I turned in his arms. “I didn’t think you wanted to do this.”

“I didn’t think you wanted to do this,” Thomas said. “I didn’t want to make any assumptions, you know, that what had happened before would happen again.” He tangled his hand in my hair. “Penny for your thoughts?”

Here’s what I was thinking: that gorillas will lie to deflect blame from themselves. That chimps deceive. And monkeys will sit high in a tree and pretend there’s danger, even when there isn’t. But not elephants. An elephant will never pretend to be something she’s not.

Here’s what I said: “I was just wondering if we’re ever going to get to do this in a bed.”

A white lie. What was one more?


The land in South Africa often looks parched, its heels and elbows cracked with drought, its valleys baked red by the sun. This sanctuary, by comparison, was a lush Garden of Eden: verdant hills and damp fields, flowering, muscled oak trees with their arms bent in fourth position. And, of course, there were the elephants.

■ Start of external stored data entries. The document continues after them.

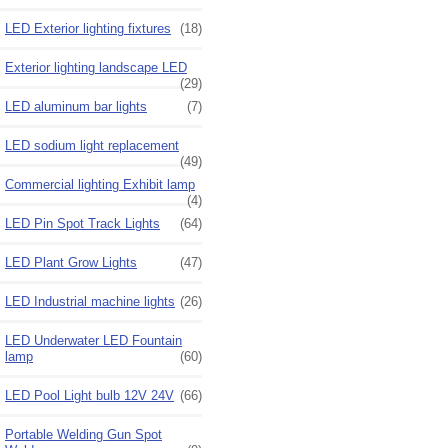
LED Exterior lighting fixtures
(18)
Exterior lighting landscape LED
(29)
LED aluminum bar lights
(7)
LED sodium light replacement
(49)
Commercial lighting Exhibit lamp
(4)
LED Pin Spot Track Lights
(64)
LED Plant Grow Lights
(47)
LED Industrial machine lights
(26)
LED Underwater LED Fountain
lamp
(60)
LED Pool Light bulb 12V 24V
(66)
Portable Welding Gun Spot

There were five Asian elephants, one African, and another African on the way. Unlike in the wild, the social bonds here were not formed by genetics. Herds were limited to two or three elephants, which had chosen to roam the property together of their own accord. There were some elephants, Thomas told me, who just did not get along; there were some who preferred to be on their own; there were others who didn’t move four feet away from their chosen companion.

It surprised me, how much the philosophy of the sanctuary was like ours in the field. Just like we might want to rush in and save a gravely injured elephant, we wouldn’t, because it would disrupt nature. We took our lead from the elephants, and considered ourselves lucky to be able to watch unobtrusively. Likewise, Thomas and his staff wanted to give his retired elephants as much freedom as possible, instead of micromanaging their existence. They might not be released into the wild in their dotage, but this would be the next best thing. The elephants here had spent most of their lives being hooked and chained and beaten to force behavior. Thomas believed in free contact—he and his staff still went into the enclosures to feed the elephants and to medically treat them if necessary—but behavior modification was done only with reward and positive reinforcement.

Thomas took me around the sanctuary on an ATV so that I could get my bearings. I rode behind him, my arms wrapped around his waist and my cheek pressed into the warmth of his back. The gates were designed with openings small enough for the vehicles to pass through, but too small for an elephant to escape. There were separate enclosures for the Asian elephants and the African elephants, and each had its own barn—although right now, Hester was the only African elephant in hers. The barns themselves were giant hangars, so clean that you could practically eat off the floors. Heaters ran through the concrete to keep the elephants’ feet warm in the winter, and heavy straps hung on the doors, like the long fabric tongues of a car wash, so that heat could be retained in the winter but the elephants could choose to go in and out. There were automatic watering mechanisms in each stall. “It must cost a fortune to run this place,” I murmured.